1. Pour la deuxième année consécutive, la LPR n'est que partiellement appliquée
Ce montant est de 20 millions d'euros en-deçà de celui prévu dans le cadre de la LPR. Pour la deuxième année consécutive, la trajectoire prévue par la LPR n'est donc pas respectée.
Sur les exercices budgétaires 2025 et 2026, ces arbitrages budgétaires, d'un montant total de 55 millions d'euros, conduisent notamment à l'annulation des mesures suivantes :
- en 2025, la création de 240 nouveaux contrats doctoraux (2,8 millions d'euros) et l'augmentation des moyens alloués aux établissements via les Comp (10 millions d'euros) ;
- en 2026, la poursuite de la revalorisation du régime indemnitaire des personnels enseignants et chercheurs (Ripec) titulaires (47,5 millions d'euros), la revalorisation de la prime d'enseignement supérieur (PES) des enseignants du second degré affectés dans l'enseignement supérieur (Esas) et des titulaires enseignants de médecine générale et hospitaliers (respectivement 4,7 et 2,8 millions d'euros), la poursuite de la revalorisation indemnitaire des Biatss (1,5 millions d'euros) et la création de 200 nouveaux contrats doctoraux (2,5 millions d'euros).
Alors que le Parlement n'a pas été associé à la revoyure de la LPR lancée en 2025, cette situation remet en cause la pertinence même de la définition de lois de programmation en matière d'enseignement supérieur et de recherche. Elle est d'autant plus regrettable que les crédits de la LPR sont destinés à financer des mesures qui peuvent difficilement l'être par d'autres ressources.
2. Les crédits de la LPR intègrent, de manière discutable, les moyens des Comp à 100 %
Les moyens nouveaux mobilisés au titre de la LPR comprennent également 44,5 millions d'euros au titre des contrats d'objectifs, de moyens et de performance (Comp) à 100 %, qui seront déployés en 2026 dans les dix établissements préfigurateurs des régions académiques Provence-Alpes-Côte d'Azur et Nouvelle-Aquitaine.

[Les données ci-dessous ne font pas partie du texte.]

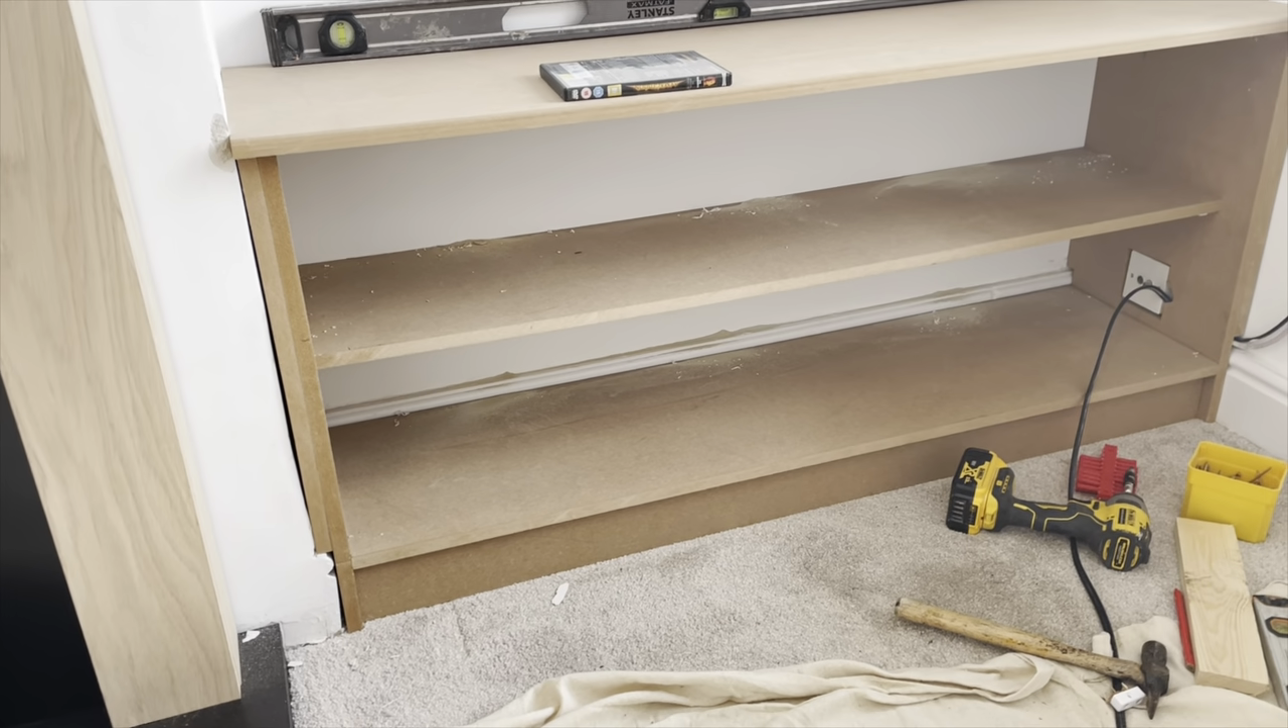We have the base, the base unit or the cupboard unit at the bottom of the TV unit so we've got the carcass essentially fitted and built in so we carry on now.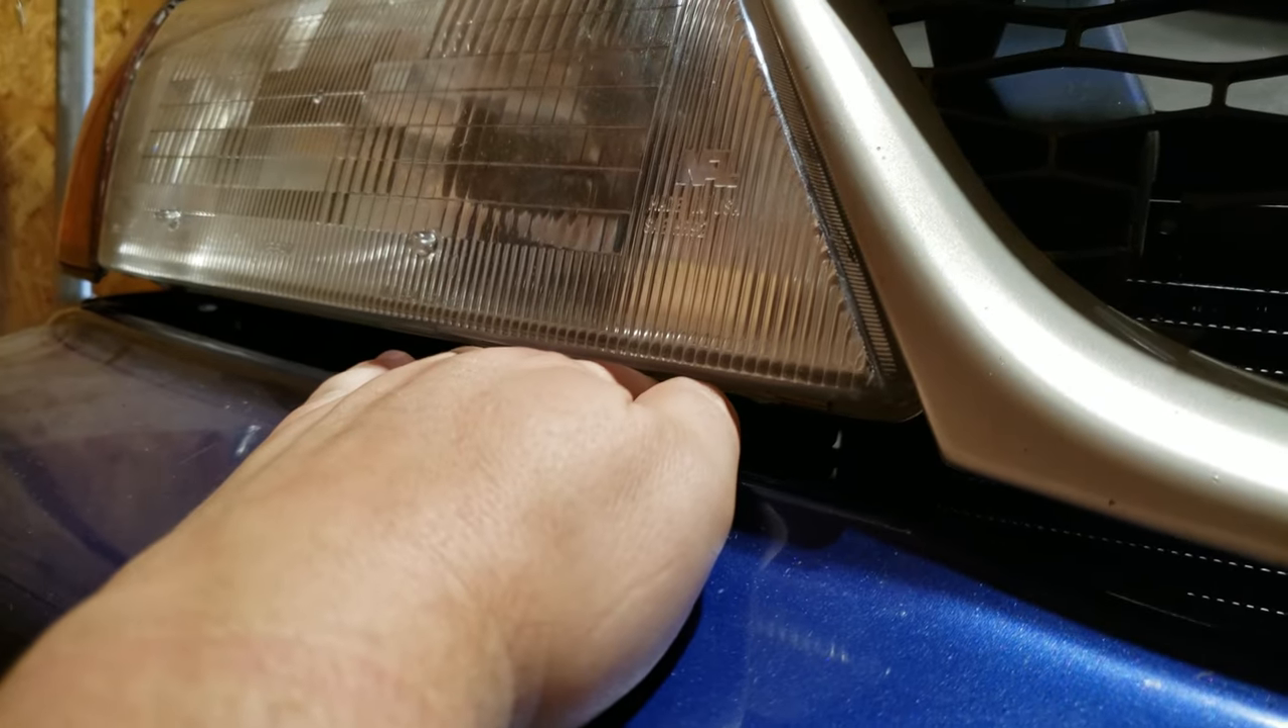As you can see on this side with the headlight there is a monster gap.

Le rapporteur s'interroge sur l'intégration de ces financements dans l'enveloppe de la LPR. S'il est vrai que le rapport annexé à la loi de 2020 mentionne l'objectif d'une « contractualisation rénovée », il précise également qu'il passera par l'attribution aux établissements de « crédits non pérennes ». Or, l'ambition portée par les Comp à 100 % est celle d'une refondation du modèle d'allocation des moyens aux établissements, ainsi que le précise la note adressée le 19 juin 2025 par le ministère de l'enseignement supérieur et de la recherche (MESR) aux recteurs des régions académiques expérimentatrices.
Cette construction budgétaire, dans laquelle les crédits des Comp à 100 % représentent plus de la moitié des moyens nouveaux de la LPR, est donc contestable à deux égards :
- elle est source de confusion quant à la stratégie portée par chacun de ces deux outils ;
- elle compromet la lisibilité de l'application de la LPR en ne permettant pas d'identifier clairement les montants résultant strictement de sa sixième marche.